Even showpieces like our stainless steel sinks sometimes get little marks on their surface. This is usually due to limescale deposits caused by water. These limescale deposits like to gather dirt particles, so you’ll notice small marks on your otherwise sparkling sink. Another culprit is small iron and rust particles from the water pipes. These appear to leave traces of rust on your stainless steel sink. However, you can get all this under control in no time. Impurities and traces of limescale can be removed in a trice with a damp cloth. If you’re struggling to remove any stubborn limescale, it’s time to try a special cleaning agent. Once that’s done, your stainless steel sink will look the way you remember once again: sparkling clean.

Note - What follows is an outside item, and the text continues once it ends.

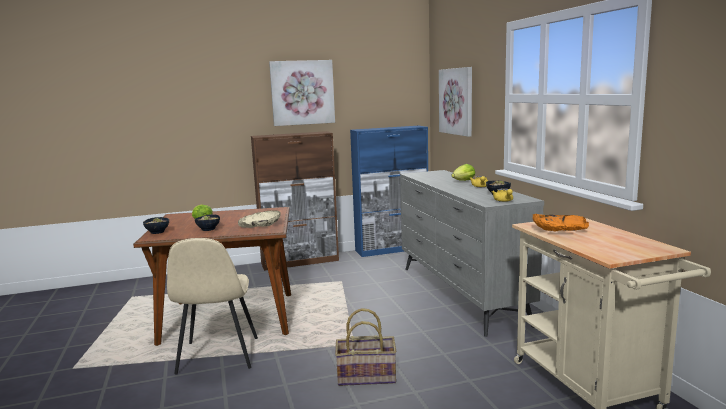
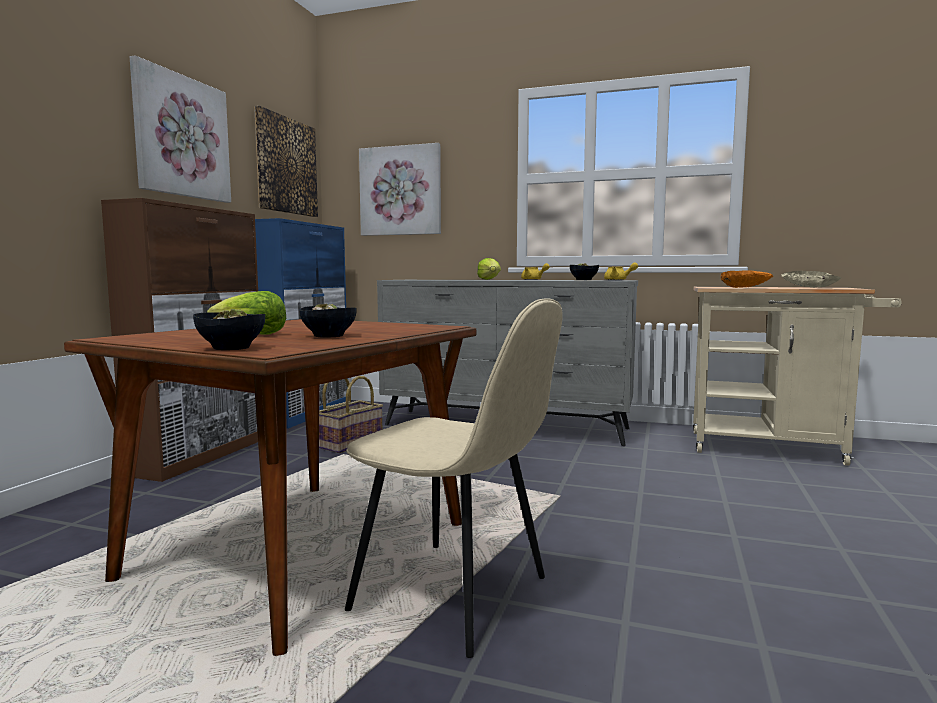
camera: 55 degrees left, 5 degrees down
beige bowl [238,210,281,228] -> beige bowl moved to [781,271,841,288]
basket [335,308,396,386] -> basket moved to [319,376,383,453]
none -> picture [254,106,318,217]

Such radiant shine requires a little TLC. It doesn’t take much effort, but it needs to be done frequently. So if you want to avoid little marks on your stainless steel sink, rub it dry after each use. You don’t need to scrub it vigorously. After rinsing, simply wipe it with a soft cloth and a mild cleaner, then dry it – all done! If you do spot an unwanted mark, use a descaling cleaning agent specially designed for stainless steel. Together with a suitable stainless steel cleaning sponge, the surface will be so spotlessly clean that you’ll wonder where those marks went so quickly.
Brand new but a few little scratches already: your stainless steel sink will be a little susceptible to this at first. However, there’s no need to worry. This is completely normal, even with our top quality stainless steel. Just wait and see: after a few days, many of the little scratches will appear to have vanished again. What’s happened? The scratches haven’t vanished into thin air; instead, they close over slowly, thanks to the effect of oxygen. This is constantly renewing the passive coating. As such, the stainless steel sink in your kitchen heals itself. Taking good care of your sink will start to pay off within just a few weeks, so use care products and a sponge on it regularly. The more attention you give to your sink, the more scratch-resistant it will become.
We do our bit to make sure that you’re all set up, so our stainless steel and ceramic sinks come with a punched-out tap hole. This means that you won’t have to do any extra work before installing it. Silgranit sinks are milled from the underside. You simply have to knock through the pre-milled holes. How to do it: first place the sink in a sturdy holder. Now take a punch and place it in the middle of the mark. Use a hammer to hit the punch holes for the mixer tap, soap dispenser and drain remote control, as required, without exerting force on the punch itself. Then carefully knock the rest of the Silgranit pieces out of their marked holes. Now get a file and file the hole to the right size. You may need to do this if the hole is flush with the preliminary milling. Now there’s only one thing left to do: insert your mixer tap, and off you go.
The basket strainer in the secret hero in your sink. After all, it prevents your sink from getting clogged up, thus ensuring perfect functionality. Over time, however, the basket strainer will collect some dirt, so you should give it a clean every now and then. You don’t even have to buy a special cleaner for that purpose. Here’s our trick: put a level teaspoon of powdered dishwashing detergent onto the closed basket strainer. Pour approx. 250 ml boiling water over it and leave the solution to work. Now brush and scrub it (e.g. with a dishwashing brush) until the basket strainer and drain cup are shining once again. Finally, open up the basket strainer and take out the basket insert. Now you have room to clean the hole opening in the drain cup. Once this is squeaky clean too, reinsert the basket insert and rinse it with clean water.